----- Source extract -----
The Hard Rock Hotel and Trump International Hotel in Las Vegas say customers who booked rooms from August 2016 to March 2017 may have had credit card information stolen because of a data breach at a company that supplies hotel reservation services.
Those companies (as well as other hotels owned by other companies outside Las Vegas) use a hotel reservation system called SynXis Central Reservations, provided by a company called Sabre Hospitality.
In a statement released earlier this month, Sabre said an investigation had “determined that an unauthorized party accessed certain payment card information for a limited subset of hotel reservations processed through the SHS reservation system.”
Sabre’s statement said some of the exposed records had credit card information with the payment card security code while others did not. The company said personal information like Social Security numbers, passport numbers and driver’s license numbers were not accessed.
According to Sabre, customers in seven states were affected, including Iowa, Maryland, Massachusetts, New Mexico, North Carolina, Oregon and Rhode Island.
----- Material supplied -----
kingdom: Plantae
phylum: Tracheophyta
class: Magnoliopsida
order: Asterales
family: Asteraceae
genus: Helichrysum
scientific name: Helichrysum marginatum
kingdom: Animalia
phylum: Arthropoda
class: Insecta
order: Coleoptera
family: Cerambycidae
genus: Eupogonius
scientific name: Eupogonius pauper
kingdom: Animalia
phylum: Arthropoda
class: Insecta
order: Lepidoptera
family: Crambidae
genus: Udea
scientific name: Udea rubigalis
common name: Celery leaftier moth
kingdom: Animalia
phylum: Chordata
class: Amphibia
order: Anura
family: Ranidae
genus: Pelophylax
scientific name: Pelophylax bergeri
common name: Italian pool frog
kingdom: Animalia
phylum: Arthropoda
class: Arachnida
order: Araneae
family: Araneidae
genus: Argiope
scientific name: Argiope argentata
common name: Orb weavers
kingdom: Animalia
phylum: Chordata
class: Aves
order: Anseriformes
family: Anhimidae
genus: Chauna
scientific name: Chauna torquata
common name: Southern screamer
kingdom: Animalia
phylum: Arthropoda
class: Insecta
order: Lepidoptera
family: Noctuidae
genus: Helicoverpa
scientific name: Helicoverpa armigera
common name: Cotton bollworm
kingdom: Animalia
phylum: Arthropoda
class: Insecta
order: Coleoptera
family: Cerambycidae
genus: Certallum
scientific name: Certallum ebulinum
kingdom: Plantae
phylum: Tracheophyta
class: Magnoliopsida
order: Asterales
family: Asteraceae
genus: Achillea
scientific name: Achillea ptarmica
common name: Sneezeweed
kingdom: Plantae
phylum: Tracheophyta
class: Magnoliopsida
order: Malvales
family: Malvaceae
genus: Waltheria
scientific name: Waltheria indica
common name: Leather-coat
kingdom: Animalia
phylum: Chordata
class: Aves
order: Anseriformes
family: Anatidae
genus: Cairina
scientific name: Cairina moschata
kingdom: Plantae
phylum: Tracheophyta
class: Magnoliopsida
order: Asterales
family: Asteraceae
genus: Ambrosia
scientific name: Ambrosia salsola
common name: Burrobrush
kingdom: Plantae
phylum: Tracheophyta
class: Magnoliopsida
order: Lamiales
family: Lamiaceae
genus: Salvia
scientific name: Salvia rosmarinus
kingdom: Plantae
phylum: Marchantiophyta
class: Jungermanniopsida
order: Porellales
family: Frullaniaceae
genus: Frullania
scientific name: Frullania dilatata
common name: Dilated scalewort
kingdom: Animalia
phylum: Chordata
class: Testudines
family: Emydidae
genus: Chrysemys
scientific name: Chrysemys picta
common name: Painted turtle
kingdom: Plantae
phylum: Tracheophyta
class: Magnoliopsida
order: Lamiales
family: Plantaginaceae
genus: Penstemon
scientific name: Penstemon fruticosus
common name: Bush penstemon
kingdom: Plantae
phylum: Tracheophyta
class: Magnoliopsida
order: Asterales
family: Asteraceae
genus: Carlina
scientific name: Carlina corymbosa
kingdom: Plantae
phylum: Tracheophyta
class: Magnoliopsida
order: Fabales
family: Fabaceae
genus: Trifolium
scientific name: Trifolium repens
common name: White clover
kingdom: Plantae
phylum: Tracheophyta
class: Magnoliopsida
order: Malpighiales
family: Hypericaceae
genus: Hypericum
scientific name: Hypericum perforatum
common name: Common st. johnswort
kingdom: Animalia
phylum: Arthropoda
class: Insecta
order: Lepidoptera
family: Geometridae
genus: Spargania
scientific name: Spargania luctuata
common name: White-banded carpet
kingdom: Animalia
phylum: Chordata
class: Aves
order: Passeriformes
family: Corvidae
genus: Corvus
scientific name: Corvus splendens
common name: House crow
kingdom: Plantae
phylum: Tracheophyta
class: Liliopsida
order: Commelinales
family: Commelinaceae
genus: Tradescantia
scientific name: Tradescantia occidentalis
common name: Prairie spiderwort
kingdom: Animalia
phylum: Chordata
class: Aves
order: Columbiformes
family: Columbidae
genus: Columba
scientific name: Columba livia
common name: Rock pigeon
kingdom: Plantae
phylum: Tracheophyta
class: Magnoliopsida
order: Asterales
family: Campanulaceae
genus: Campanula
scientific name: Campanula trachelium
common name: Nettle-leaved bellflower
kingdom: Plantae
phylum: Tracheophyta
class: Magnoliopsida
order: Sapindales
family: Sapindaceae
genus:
-----
#### Required tasks
1) According to the article on the hotel data breach, which company provides the SynXis Central Reservations system?
2) Quote the passage of the hotel data breach article that begins with the words "The Hard Rock" and ends with "called Sabre Hospitality.".
3) Continue the article on the hotel data breach from the point where it stops.

#### Expected results
1) Sabre Hospitality

2)
The Hard Rock Hotel and Trump International Hotel in Las Vegas say customers who booked rooms from August 2016 to March 2017 may have had credit card information stolen because of a data breach at a company that supplies hotel reservation services.
Those companies (as well as other hotels owned by other companies outside Las Vegas) use a hotel reservation system called SynXis Central Reservations, provided by a company called Sabre Hospitality.

3)
In a statement released by Trump Hotels, the company acknowledged it does use the system that was hacked but that its internal systems were not breached.
In a statement by the Hard Rock Hotel, the company said it had been told by Sabre “that an unauthorized party gained access to account credentials that permitted unauthorized access to unencrypted payment card information, as well as certain reservation information.”
In addition to its property in Las Vegas, other affected Hard Rock hotels are in Chicago; San Diego; Palm Springs, Panama; Cancun, Riviera Maya and Puerto Vallarta, Mexico; Goa, India; and Punta Cana, Dominican Republic.
Saber has offered a free notification service for its clients to help them inform guests who may have been affected. However, if for some reason the affected customer can’t be contacted, or the hotel companies don’t use the service, it could be very difficult for consumers to know whether their credit card data was exposed.
Consumers should remain vigilant for incidents of fraud and identity theft by regularly reviewing account statements and monitoring free credit reports for any unauthorized activity. Customers wanting more information about the breach are encouraged to call 800-442-8960 and to visit Sabre’s website regarding consumer notices.